Par exemple, Proust est un auteur scientifique. Pas dans tout, naturellement. Il y a un sociologue dans Proust, mais je n’avais pas tellement besoin de lui pour me faire une idée de cette société que j’ai un peu fréquentée, il y avait dans ma famille un petit côté Swan. Cette sociologie de Proust est intéressante, pas plus que celle de Balzac — mais ce n’est pas ce qu’il m’a apporté de plus rare. Ce sont certains passages de description de l’endormissement, parce que je n’avais pas eu cela avant. Vous pouvez prendre tous les traités de psychologie, vous ne trouverez aucune analyse aussi fine que celle que fait Proust quand il parle de s’endormir dans un fauteuil, et même quand il parle de la madeleine – c’est très banal mais j’ai beaucoup d’idées banales, et auxquelles je tiens beaucoup – qui est devenue le vase brisé de nos jours. C’est quand même quelque chose de très réussi. Joyce aussi quelquefois m’apporte ce genre de plaisir. Cet aspect scientifique est lié chez ces écrivains à des aspects très poétiques, bien entendu, mais lié aussi à un changement dans l’écriture.

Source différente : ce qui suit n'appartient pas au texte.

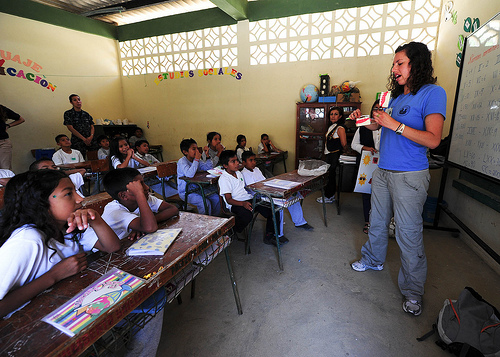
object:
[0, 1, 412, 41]
wall border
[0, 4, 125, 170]
wall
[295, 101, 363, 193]
cabinets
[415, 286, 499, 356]
backpack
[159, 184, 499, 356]
floor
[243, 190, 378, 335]
ground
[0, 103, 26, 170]
teacher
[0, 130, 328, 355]
class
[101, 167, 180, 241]
student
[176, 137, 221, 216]
student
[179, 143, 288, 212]
desk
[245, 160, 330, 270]
desk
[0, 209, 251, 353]
desk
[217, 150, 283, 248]
child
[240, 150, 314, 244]
child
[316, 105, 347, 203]
woman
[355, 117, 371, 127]
cards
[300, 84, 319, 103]
globe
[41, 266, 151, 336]
handbook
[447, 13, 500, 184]
board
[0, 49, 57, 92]
writing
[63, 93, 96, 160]
person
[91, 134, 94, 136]
bracelet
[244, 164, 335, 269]
desk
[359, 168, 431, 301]
pants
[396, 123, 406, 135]
watch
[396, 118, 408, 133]
wrist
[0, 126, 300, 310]
children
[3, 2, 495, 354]
classroom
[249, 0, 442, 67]
window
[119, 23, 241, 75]
window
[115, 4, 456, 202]
rear wall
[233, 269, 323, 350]
floor.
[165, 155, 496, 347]
flooring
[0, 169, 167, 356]
student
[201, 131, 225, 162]
student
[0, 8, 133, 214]
back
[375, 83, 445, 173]
shirt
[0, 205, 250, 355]
tables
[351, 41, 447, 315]
girl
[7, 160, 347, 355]
front row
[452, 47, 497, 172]
writing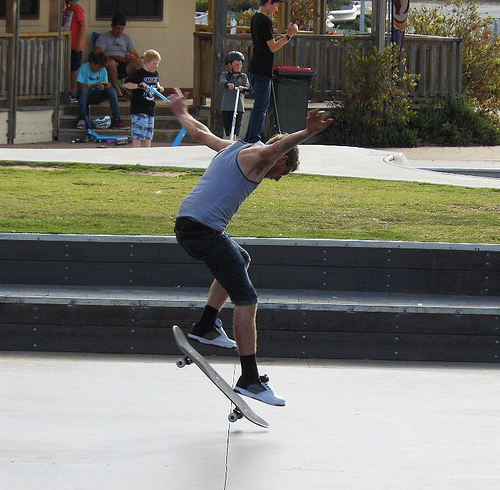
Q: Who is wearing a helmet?
A: Boy background.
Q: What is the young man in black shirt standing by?
A: Garbage can.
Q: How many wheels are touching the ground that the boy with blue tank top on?
A: None.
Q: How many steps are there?
A: Five.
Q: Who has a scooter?
A: Boy background with helmet on.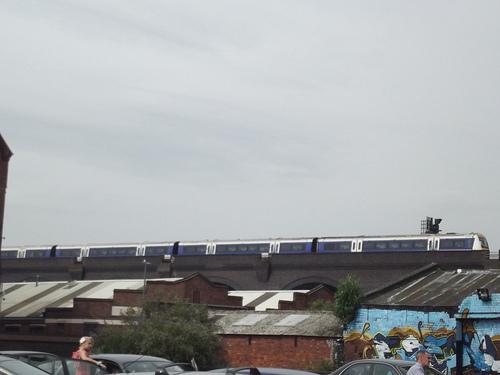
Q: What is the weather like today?
A: It is cloudy.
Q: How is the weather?
A: It is cloudy.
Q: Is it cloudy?
A: Yes, it is cloudy.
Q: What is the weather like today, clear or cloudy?
A: It is cloudy.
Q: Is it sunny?
A: No, it is cloudy.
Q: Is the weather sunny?
A: No, it is cloudy.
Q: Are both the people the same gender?
A: No, they are both male and female.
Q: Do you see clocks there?
A: No, there are no clocks.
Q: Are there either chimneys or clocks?
A: No, there are no clocks or chimneys.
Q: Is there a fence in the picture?
A: No, there are no fences.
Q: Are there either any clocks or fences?
A: No, there are no fences or clocks.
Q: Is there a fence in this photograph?
A: No, there are no fences.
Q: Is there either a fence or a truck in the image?
A: No, there are no fences or trucks.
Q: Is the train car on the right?
A: Yes, the train car is on the right of the image.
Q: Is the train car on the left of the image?
A: No, the train car is on the right of the image.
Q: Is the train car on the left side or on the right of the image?
A: The train car is on the right of the image.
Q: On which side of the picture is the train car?
A: The train car is on the right of the image.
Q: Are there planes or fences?
A: No, there are no fences or planes.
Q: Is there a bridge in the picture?
A: Yes, there is a bridge.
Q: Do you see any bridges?
A: Yes, there is a bridge.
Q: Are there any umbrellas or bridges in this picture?
A: Yes, there is a bridge.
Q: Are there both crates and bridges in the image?
A: No, there is a bridge but no crates.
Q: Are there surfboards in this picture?
A: No, there are no surfboards.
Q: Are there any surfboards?
A: No, there are no surfboards.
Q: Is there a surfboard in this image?
A: No, there are no surfboards.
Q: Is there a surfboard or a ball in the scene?
A: No, there are no surfboards or balls.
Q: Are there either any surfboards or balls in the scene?
A: No, there are no surfboards or balls.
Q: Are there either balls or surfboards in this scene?
A: No, there are no surfboards or balls.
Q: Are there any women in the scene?
A: Yes, there is a woman.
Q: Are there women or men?
A: Yes, there is a woman.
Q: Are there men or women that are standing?
A: Yes, the woman is standing.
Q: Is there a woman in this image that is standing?
A: Yes, there is a woman that is standing.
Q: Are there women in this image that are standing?
A: Yes, there is a woman that is standing.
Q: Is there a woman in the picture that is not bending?
A: Yes, there is a woman that is standing.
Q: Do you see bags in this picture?
A: No, there are no bags.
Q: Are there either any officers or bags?
A: No, there are no bags or officers.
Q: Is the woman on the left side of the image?
A: Yes, the woman is on the left of the image.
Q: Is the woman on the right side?
A: No, the woman is on the left of the image.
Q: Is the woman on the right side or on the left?
A: The woman is on the left of the image.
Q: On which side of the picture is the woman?
A: The woman is on the left of the image.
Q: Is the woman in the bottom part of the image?
A: Yes, the woman is in the bottom of the image.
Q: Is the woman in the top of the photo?
A: No, the woman is in the bottom of the image.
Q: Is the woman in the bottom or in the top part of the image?
A: The woman is in the bottom of the image.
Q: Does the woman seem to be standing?
A: Yes, the woman is standing.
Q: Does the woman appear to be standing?
A: Yes, the woman is standing.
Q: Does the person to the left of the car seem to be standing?
A: Yes, the woman is standing.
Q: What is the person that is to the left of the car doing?
A: The woman is standing.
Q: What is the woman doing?
A: The woman is standing.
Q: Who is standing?
A: The woman is standing.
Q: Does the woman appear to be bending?
A: No, the woman is standing.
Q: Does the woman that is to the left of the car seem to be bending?
A: No, the woman is standing.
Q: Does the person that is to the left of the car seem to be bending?
A: No, the woman is standing.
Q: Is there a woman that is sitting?
A: No, there is a woman but she is standing.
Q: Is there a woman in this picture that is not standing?
A: No, there is a woman but she is standing.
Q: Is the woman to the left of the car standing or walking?
A: The woman is standing.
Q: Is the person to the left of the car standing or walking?
A: The woman is standing.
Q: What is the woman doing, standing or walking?
A: The woman is standing.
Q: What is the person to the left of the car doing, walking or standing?
A: The woman is standing.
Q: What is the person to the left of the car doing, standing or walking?
A: The woman is standing.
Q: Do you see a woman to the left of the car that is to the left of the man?
A: Yes, there is a woman to the left of the car.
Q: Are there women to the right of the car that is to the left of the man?
A: No, the woman is to the left of the car.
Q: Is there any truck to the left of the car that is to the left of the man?
A: No, there is a woman to the left of the car.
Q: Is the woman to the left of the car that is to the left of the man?
A: Yes, the woman is to the left of the car.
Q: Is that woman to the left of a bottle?
A: No, the woman is to the left of the car.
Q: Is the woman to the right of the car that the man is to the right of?
A: No, the woman is to the left of the car.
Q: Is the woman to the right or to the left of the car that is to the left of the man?
A: The woman is to the left of the car.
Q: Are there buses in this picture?
A: No, there are no buses.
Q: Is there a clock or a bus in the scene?
A: No, there are no buses or clocks.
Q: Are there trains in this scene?
A: Yes, there is a train.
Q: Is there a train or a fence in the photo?
A: Yes, there is a train.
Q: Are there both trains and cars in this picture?
A: Yes, there are both a train and a car.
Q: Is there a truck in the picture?
A: No, there are no trucks.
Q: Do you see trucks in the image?
A: No, there are no trucks.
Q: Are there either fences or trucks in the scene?
A: No, there are no trucks or fences.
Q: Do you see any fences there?
A: No, there are no fences.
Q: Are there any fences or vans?
A: No, there are no fences or vans.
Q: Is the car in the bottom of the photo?
A: Yes, the car is in the bottom of the image.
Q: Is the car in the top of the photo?
A: No, the car is in the bottom of the image.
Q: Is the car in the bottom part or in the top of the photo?
A: The car is in the bottom of the image.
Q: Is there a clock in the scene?
A: No, there are no clocks.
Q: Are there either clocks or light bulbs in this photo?
A: No, there are no clocks or light bulbs.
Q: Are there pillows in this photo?
A: No, there are no pillows.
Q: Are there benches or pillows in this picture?
A: No, there are no pillows or benches.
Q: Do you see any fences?
A: No, there are no fences.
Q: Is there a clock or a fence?
A: No, there are no fences or clocks.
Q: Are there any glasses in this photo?
A: No, there are no glasses.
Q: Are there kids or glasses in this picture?
A: No, there are no glasses or kids.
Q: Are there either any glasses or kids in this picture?
A: No, there are no glasses or kids.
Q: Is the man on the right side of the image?
A: Yes, the man is on the right of the image.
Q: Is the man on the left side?
A: No, the man is on the right of the image.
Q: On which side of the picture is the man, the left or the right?
A: The man is on the right of the image.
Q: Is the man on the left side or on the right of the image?
A: The man is on the right of the image.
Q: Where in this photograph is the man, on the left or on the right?
A: The man is on the right of the image.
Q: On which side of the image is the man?
A: The man is on the right of the image.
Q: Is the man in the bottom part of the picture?
A: Yes, the man is in the bottom of the image.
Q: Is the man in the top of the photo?
A: No, the man is in the bottom of the image.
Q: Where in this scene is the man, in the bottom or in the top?
A: The man is in the bottom of the image.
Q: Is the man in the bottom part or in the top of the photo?
A: The man is in the bottom of the image.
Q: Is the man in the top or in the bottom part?
A: The man is in the bottom of the image.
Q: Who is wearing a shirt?
A: The man is wearing a shirt.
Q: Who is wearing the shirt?
A: The man is wearing a shirt.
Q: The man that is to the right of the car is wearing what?
A: The man is wearing a shirt.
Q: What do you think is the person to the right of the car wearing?
A: The man is wearing a shirt.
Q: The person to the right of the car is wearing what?
A: The man is wearing a shirt.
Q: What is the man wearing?
A: The man is wearing a shirt.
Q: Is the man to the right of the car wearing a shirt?
A: Yes, the man is wearing a shirt.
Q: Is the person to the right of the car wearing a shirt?
A: Yes, the man is wearing a shirt.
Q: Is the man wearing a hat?
A: No, the man is wearing a shirt.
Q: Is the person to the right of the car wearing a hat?
A: No, the man is wearing a shirt.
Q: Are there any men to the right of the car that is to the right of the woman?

Quand on veut apporter des choses nouvelles, on est forcé de changer l’écriture, un peu comme les physiciens ont dû changer leurs mathématiques pour décrire le monde extérieur tel qu’ils le voyaient. Michaux est aussi un écrivain que je classe parmi les écrivains scientifiques. Tout Michaux n’est pas scientifique, c’est aussi plaisant, poétique, mais quand il décrit les aventures de monsieur Plume, c’est finalement très scientifique. Pour moi Proust et Michaux sont des écrivains qui ont un aspect scientifique indépendamment de la sensibilité qu’ils touchent en moi et de leur talent d’écrivains.